### [Provided passage]
»»

After the save_ctx() the CPU is going to either resume without
doing a resume_ctx (IPI_STOP case) leaving fpcurthread unchanged
(so save_ctx() just grabbed a snapshot of the FPU state for
debugging purposes) or the CPU is going to power off for suspend.
During resume it will invoke resume_ctx() which will restore the
FPU state (whatever state it was in) and fpcurthread and only
after those are true is the CPU able to run other threads which
will modify or use the FPU state.

> You can probably fix this by using the old code here.  The old code
> doesn't need the hw_float test, since fpcurthread != NULL implies
> hw_float != 0.
> 
> Actually, I don't see any need to change anything on i386 -- after
> storing the state for the thread, there should be no need to store it
> anywhere else across suspend/resume.  We intentionally use this method
> (even on amd64 IIRC), although it is suboptimal, to reduce complications
> for context switchres and signal handling.  npxsave() takes an address,
> but savectx() didn't abuse this to store directly in the special save
> area.  It made npxsave() store in the pcb, and then copied to the special
> area.

««

### [Supplied records]
»»

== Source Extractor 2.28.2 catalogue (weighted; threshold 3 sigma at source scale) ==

««
»»

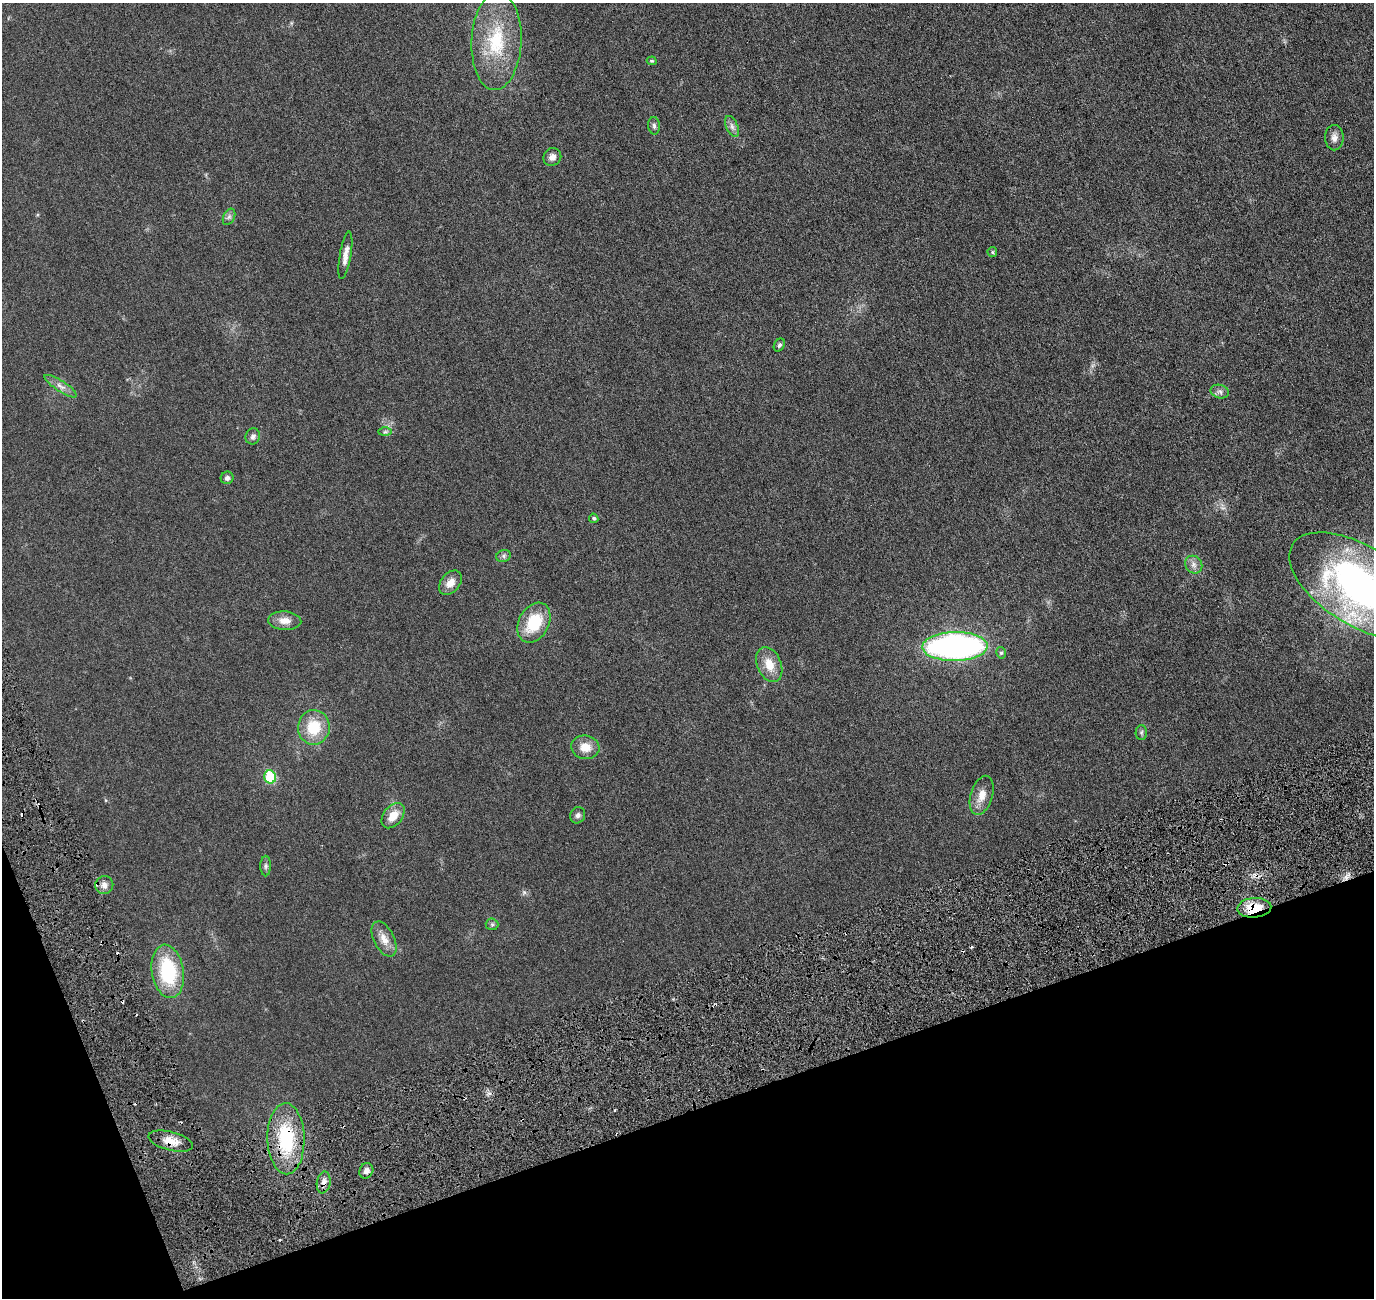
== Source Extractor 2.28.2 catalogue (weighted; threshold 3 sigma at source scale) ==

««

### [Requests]
1 - In the passage on FPU state, which function restores the FPU state and fpcurthread during resume?
2 - Continue the passage on FPU state from its last sentence.

### [Written answers]
1 - resume_ctx() restores them.

2 -
So I guess that is one option is to always clear fpcurthread during
suspend and just do an fninit on resume.  However, I chose to match
what amd64 does for now.  I did make one change locally which was to
not bother saving the FPU state if fpcurthread was NULL during save_ctx,
but to instead store a copy of 'npx_initial_state' in the pcb instead.
This is then loaded into the FPU on resume.  Is that sufficient for
the !fxsave case?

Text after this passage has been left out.